Batuhan: Enigmatically popular

China has been kind to us, we can only also show the same favor to them. Stop this xenophobia thing,” President Rodrigo Duterte said in a news conference after meeting with agencies on the novel coronavirus, which claimed its first fatality in the Philippines on Saturday.

“They are blaming the Chinese that (the virus) came from China, but it could always incubate in some other place,” said Duterte. He assured the public there was no reason to panic and that “everything is well” in the country.

“It is not the fault of anybody. Not the Chinese, not the Filipino, no one,’ Duterte said.” (“Philippine leader Duterte says xenophobia against Chinese must stop,” The Japan Times, Feb. 2, 2020)


THESE words were uttered not too long ago, from our President who is now acting under extreme panic, because of the sudden spike in the cases of novel coronavirus infections in the country. What scarcely a month can do to policy, right? The problem is, it may be a month too late for the country.

It isn’t a mystery where the contagion started. China itself admitted as much. But for the President to insinuate that “it could always incubate in some other place” is denial of the highest order. Yes it could, but we know where it all originated. So cutting off the source should have been a no-brainer, no? But was it, heck? Not really, because as he articulated his reasoning, “It’s anpeyr to da tsaynis.”

It’s always been a mystery to me why the President is exceedingly intimate with China. After all, during the campaign, he managed to sway voters to his side with his daring promises of riding a jet-ski and planting the Philippine flag on one of the disputed islands in the West Philippine Sea. And yet, what we have witnessed so far is the polar opposite. Not only have we cooled on our claims in the West Philippine Sea, we have also distanced ourselves from the US alliance and moved closer to the Chinese orbit. But what’s even more mystifying is the reaction of supporters who were attracted to him because of his anti-China bravado -- which is exactly nothing! In fact, it’s not only nothing, but many have tried to justify his actions by adopting his less-than-coherent views about the whole episode.

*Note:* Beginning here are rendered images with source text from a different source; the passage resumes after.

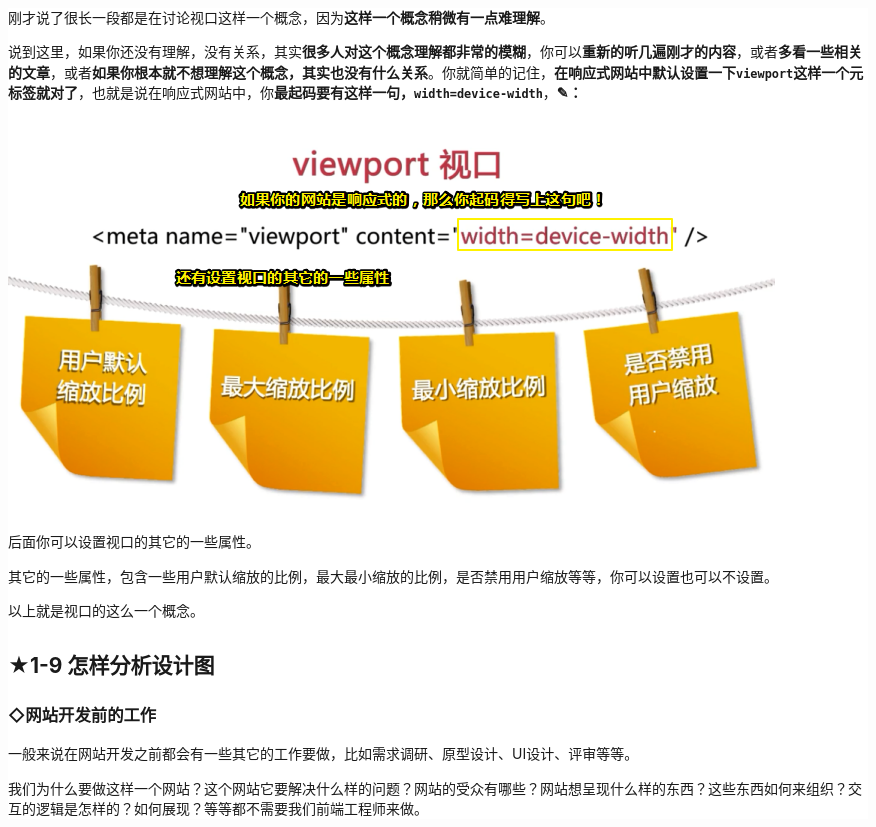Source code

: 

刚才说了很长一段都是在讨论视口这样一个概念，因为**这样一个概念稍微有一点难理解**。

说到这里，如果你还没有理解，没有关系，其实**很多人对这个概念理解都非常的模糊**，你可以**重新的听几遍刚才的内容**，或者**多看一些相关的文章**，或者**如果你根本就不想理解这个概念，其实也没有什么关系**。你就简单的记住，**在响应式网站中默认设置一下`viewport`这样一个元标签就对了**，也就是说在响应式网站中，你**最起码要有这样一句，`width=device-width`**，**✎：**

![1536424585644](p/1536424585644.png)

后面你可以设置视口的其它的一些属性。

其它的一些属性，包含一些用户默认缩放的比例，最大最小缩放的比例，是否禁用用户缩放等等，你可以设置也可以不设置。

以上就是视口的这么一个概念。

## ★1-9 怎样分析设计图

### ◇网站开发前的工作

一般来说在网站开发之前都会有一些其它的工作要做，比如需求调研、原型设计、UI设计、评审等等。

我们为什么要做这样一个网站？这个网站它要解决什么样的问题？网站的受众有哪些？网站想呈现什么样的东西？这些东西如何来组织？交互的逻辑是怎样的？如何展现？等等都不需要我们前端工程师来做。
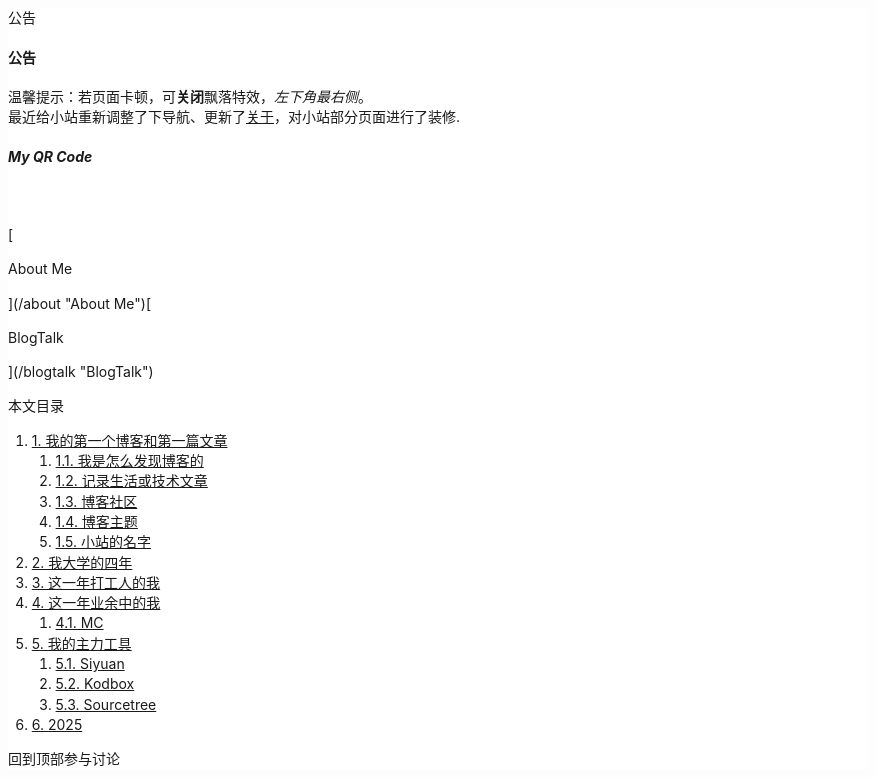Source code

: 公告

#### 公告

温馨提示：若页面卡顿，可**关闭**飘落特效，*左下角最右侧*。  
最近给小站重新调整了下导航、更新了[关于](/about)，对小站部分页面进行了装修.

##### My QR Code

![](data:image/png;base64,iVBORw0KGgoAAAANSUhEUgAAAAEAAAABCAYAAAAfFcSJAAAABGdBTUEAALGPC/xhBQAAADhlWElmTU0AKgAAAAgAAYdpAAQAAAABAAAAGgAAAAAAAqACAAQAAAABAAAAAaADAAQAAAABAAAAAQAAAADa6r/EAAAAC0lEQVQIHWNgAAIAAAUAAY27m/MAAAAASUVORK5CYII=)

[

About Me

](/about "About Me")[

BlogTalk

](/blogtalk "BlogTalk")

本文目录

1.  [1. 我的第一个博客和第一篇文章](#%E6%88%91%E7%9A%84%E7%AC%AC%E4%B8%80%E4%B8%AA%E5%8D%9A%E5%AE%A2%E5%92%8C%E7%AC%AC%E4%B8%80%E7%AF%87%E6%96%87%E7%AB%A0)
    1.  [1.1. 我是怎么发现博客的](#%E6%88%91%E6%98%AF%E6%80%8E%E4%B9%88%E5%8F%91%E7%8E%B0%E5%8D%9A%E5%AE%A2%E7%9A%84)
    2.  [1.2. 记录生活或技术文章](#%E8%AE%B0%E5%BD%95%E7%94%9F%E6%B4%BB%E6%88%96%E6%8A%80%E6%9C%AF%E6%96%87%E7%AB%A0)
    3.  [1.3. 博客社区](#%E5%8D%9A%E5%AE%A2%E7%A4%BE%E5%8C%BA)
    4.  [1.4. 博客主题](#%E5%8D%9A%E5%AE%A2%E4%B8%BB%E9%A2%98)
    5.  [1.5. 小站的名字](#%E5%B0%8F%E7%AB%99%E7%9A%84%E5%90%8D%E5%AD%97)
2.  [2. 我大学的四年](#%E6%88%91%E5%A4%A7%E5%AD%A6%E7%9A%84%E5%9B%9B%E5%B9%B4)
3.  [3. 这一年打工人的我](#%E8%BF%99%E4%B8%80%E5%B9%B4%E6%89%93%E5%B7%A5%E4%BA%BA%E7%9A%84%E6%88%91)
4.  [4. 这一年业余中的我](#%E8%BF%99%E4%B8%80%E5%B9%B4%E4%B8%9A%E4%BD%99%E4%B8%AD%E7%9A%84%E6%88%91)
    1.  [4.1. MC](#mc)
5.  [5. 我的主力工具](#%E6%88%91%E7%9A%84%E4%B8%BB%E5%8A%9B%E5%B7%A5%E5%85%B7)
    1.  [5.1. Siyuan](#siyuan)
    2.  [5.2. Kodbox](#kodbox)
    3.  [5.3. Sourcetree](#sourcetree)
6.  [6. 2025](#2025)

回到顶部参与讨论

What’s wrong with the Filipino people? Where are the people “worth dying for,” that Ninoy Aquino embraced, when even his very own son is being vilified, and the memory of his wife and his own are being erased by blind followers intent on perpetuating a warped and revisionist view that now claims that the Marcos years was a glorious period in Philippine history? I still don’t know, and perhaps we will never know.

Strongmen remain enigmatically popular, until they are not. So went Stalin, Gaddafi, Polpot, Suharto, Saddam Hussein and a cabal of utterly detestable characters, until their own people decided enough was enough.

We can only hope, that chastened by this example of poor governance of the highest order, that 2022 will finally see the end of his malevolent legacy in the Philippines.